Guerre en Ukraine«Pour les Russes, je suis déjà mort deux fois»
Trois volontaires français en Ukraine, annoncés comme morts par la Russie, se disent «bien vivants» et «pas mercenaires».
«Pour les Russes, je suis déjà mort deux fois», annonce Franck, barbe généreuse et sourire sarcastique aux lèvres: «Heureusement, ce ne sont pas des morts très graves puisque je ressuscite» ensuite, plaisante ce combattant de la Légion internationale ukrainienne, interrogé par l’AFP.
Une manœuvre russe
Franck fait partie des présumés «mercenaires» français tués, selon Moscou, dans une frappe la nuit du 16 au 17 janvier à Kharkiv, au nord-est de l’Ukraine. Le ministère de la Défense russe, dans une vaste opération de communication, a affirmé avoir à cette occasion «éliminé» une soixantaine de combattants «dont la plupart étaient des citoyens français» et blessé 20 autres.

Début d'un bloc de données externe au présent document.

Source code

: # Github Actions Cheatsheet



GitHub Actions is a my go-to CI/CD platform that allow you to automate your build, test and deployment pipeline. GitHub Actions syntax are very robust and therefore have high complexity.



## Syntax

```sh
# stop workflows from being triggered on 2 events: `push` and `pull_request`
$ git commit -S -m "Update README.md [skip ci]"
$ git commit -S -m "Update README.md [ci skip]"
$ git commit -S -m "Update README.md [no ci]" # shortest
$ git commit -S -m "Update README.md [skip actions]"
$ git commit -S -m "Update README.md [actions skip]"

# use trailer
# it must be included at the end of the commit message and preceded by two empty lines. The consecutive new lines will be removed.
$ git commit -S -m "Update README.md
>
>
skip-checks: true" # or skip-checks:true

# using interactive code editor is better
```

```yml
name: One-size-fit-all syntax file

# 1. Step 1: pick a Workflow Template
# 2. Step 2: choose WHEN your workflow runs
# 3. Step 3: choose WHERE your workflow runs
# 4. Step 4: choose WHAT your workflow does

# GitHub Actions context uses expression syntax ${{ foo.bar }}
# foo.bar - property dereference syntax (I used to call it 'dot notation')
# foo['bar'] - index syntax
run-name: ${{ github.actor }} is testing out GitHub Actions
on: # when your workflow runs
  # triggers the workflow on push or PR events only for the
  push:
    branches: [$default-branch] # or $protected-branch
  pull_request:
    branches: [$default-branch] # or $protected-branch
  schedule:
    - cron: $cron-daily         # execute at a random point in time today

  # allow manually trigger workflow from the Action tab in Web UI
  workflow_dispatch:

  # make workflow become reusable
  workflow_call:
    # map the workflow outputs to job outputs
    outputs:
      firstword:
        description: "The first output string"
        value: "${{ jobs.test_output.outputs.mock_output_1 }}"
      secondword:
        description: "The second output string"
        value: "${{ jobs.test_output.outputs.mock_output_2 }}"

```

Paris assure de son côté avoir «identifié une manœuvre coordonnée de la Russie» pour diffuser de fausses informations impliquant la France, au moment où celle-ci multiplie les promesses d’armement à l’Ukraine.
Une «propagande bidon»
Plusieurs listes, dont une censée dévoiler l’identité d’une trentaine de «mercenaires français morts», ont ainsi été relayées massivement par des chaînes Telegram et des activistes pro-Kremlin.

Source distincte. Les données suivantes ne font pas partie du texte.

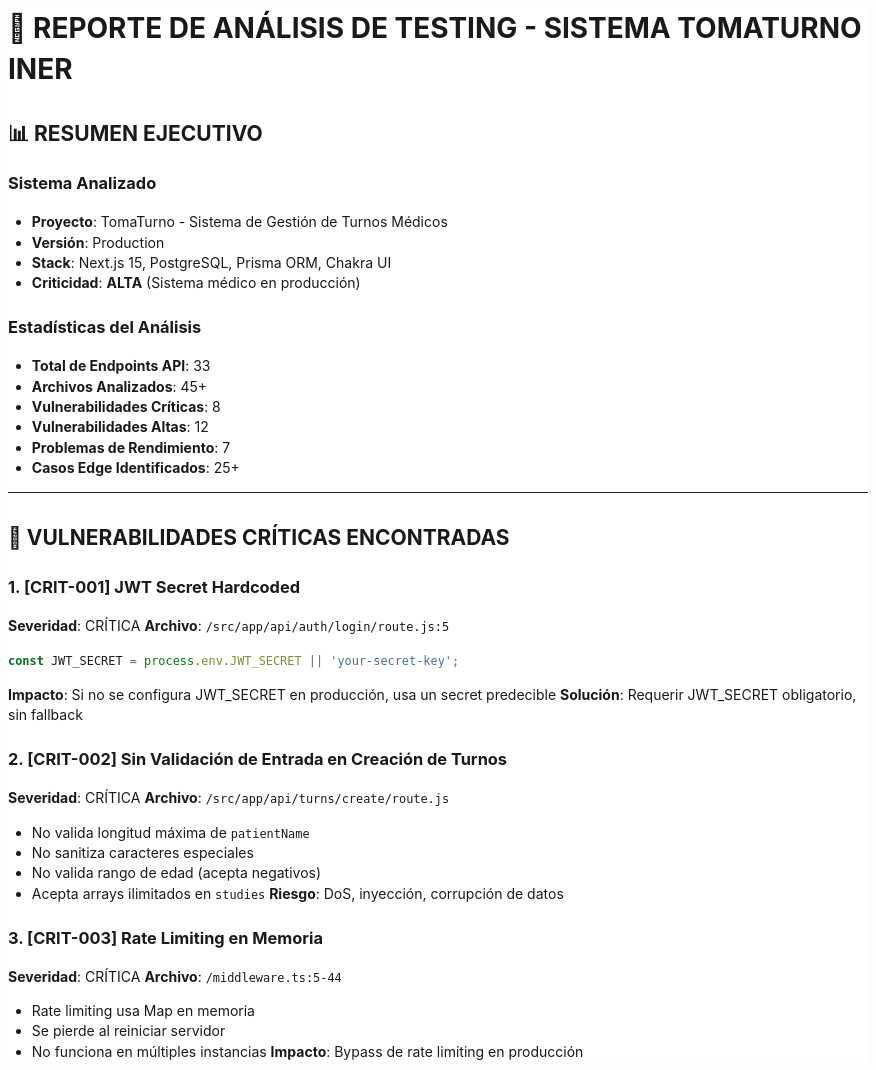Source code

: # 🔬 REPORTE DE ANÁLISIS DE TESTING - SISTEMA TOMATURNO INER

## 📊 RESUMEN EJECUTIVO

### Sistema Analizado
- **Proyecto**: TomaTurno - Sistema de Gestión de Turnos Médicos
- **Versión**: Production
- **Stack**: Next.js 15, PostgreSQL, Prisma ORM, Chakra UI
- **Criticidad**: **ALTA** (Sistema médico en producción)

### Estadísticas del Análisis
- **Total de Endpoints API**: 33
- **Archivos Analizados**: 45+
- **Vulnerabilidades Críticas**: 8
- **Vulnerabilidades Altas**: 12
- **Problemas de Rendimiento**: 7
- **Casos Edge Identificados**: 25+

---

## 🚨 VULNERABILIDADES CRÍTICAS ENCONTRADAS

### 1. **[CRIT-001] JWT Secret Hardcoded**
**Severidad**: CRÍTICA
**Archivo**: `/src/app/api/auth/login/route.js:5`
```javascript
const JWT_SECRET = process.env.JWT_SECRET || 'your-secret-key';
```
**Impacto**: Si no se configura JWT_SECRET en producción, usa un secret predecible
**Solución**: Requerir JWT_SECRET obligatorio, sin fallback

### 2. **[CRIT-002] Sin Validación de Entrada en Creación de Turnos**
**Severidad**: CRÍTICA
**Archivo**: `/src/app/api/turns/create/route.js`
- No valida longitud máxima de `patientName`
- No sanitiza caracteres especiales
- No valida rango de edad (acepta negativos)
- Acepta arrays ilimitados en `studies`
**Riesgo**: DoS, inyección, corrupción de datos

### 3. **[CRIT-003] Rate Limiting en Memoria**
**Severidad**: CRÍTICA
**Archivo**: `/middleware.ts:5-44`
- Rate limiting usa Map en memoria
- Se pierde al reiniciar servidor
- No funciona en múltiples instancias
**Impacto**: Bypass de rate limiting en producción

On y trouve mention de Franck, qui à l’automne 2022, avait déjà été déclaré tué par un média russe, dans une vidéo vue par l’AFP. «J’avais perdu ma caméra Go-pro dans une tranchée de la région de Zaporijjia (Sud), raconte-t-il. Ils avaient utilisé mes images, mélangées à celles de cadavres, pour dire que tout mon groupe était mort.»
L’AFP a également pu retrouver et interroger deux autres Français figurant sur ces listes. Tous trois dénoncent une «propagande bidon», destinée à «décrédibiliser» leur engagement comme volontaires aux côtés des forces armées ukrainiennes. Ces anciens militaires français, dont aucun n’était à Kharkiv au moment de l’attaque, réfutent avec force le qualificatif de «mercenaire».
Listes générées par ChatGPT
Pour un Français se faisant appeler Sly, «c’est n’importe quoi, ces listes: il y a d’autres gars dessus que je connais, ils étaient en Ukraine par le passé mais ils sont rentrés en France depuis un moment».
Certaines des identités présentées sont par ailleurs fausses, soulignent des sources diplomatiques et militaires françaises, l’une d’elles affirmant que certaines listes «générées par Chat GPT» ont produit des noms fantaisistes. Tel ce «Air Jordan», né en 1986, qui serait décédé. «A partir d’éléments vérifiés sur la présence de Français en Ukraine, (...) ils mélangent le vrai et le faux», dit-elle.
Xavier Tytelman, consultant et rédacteur en chef de la revue «Air et Cosmos», en lien régulier avec les Français de la Légion internationale ukrainienne, assure avoir contacté une douzaine d’entre eux nommés sur ces listes, «tous bien vivants».
Des Français pas «mercenaires»
La France ne dément pas la présence de certains de ses citoyens dans les rangs de l’armée ukrainienne, mais rejette le sous-entendu russe qu’elle est impliquée dans leur recrutement.
Le mot de «mercenaire» choisi par Moscou n’est pas anodin. Interdit par la loi française, le mercenariat, soit le fait de combattre moyennant rétribution à l’étranger, est passible de 5 ans d’emprisonnement. Ce terme est aussi celui employé par la France pour dénoncer les activités du groupe paramilitaire russe Wagner, accusé depuis des années par Paris de prédation et de crimes de guerre en Afrique.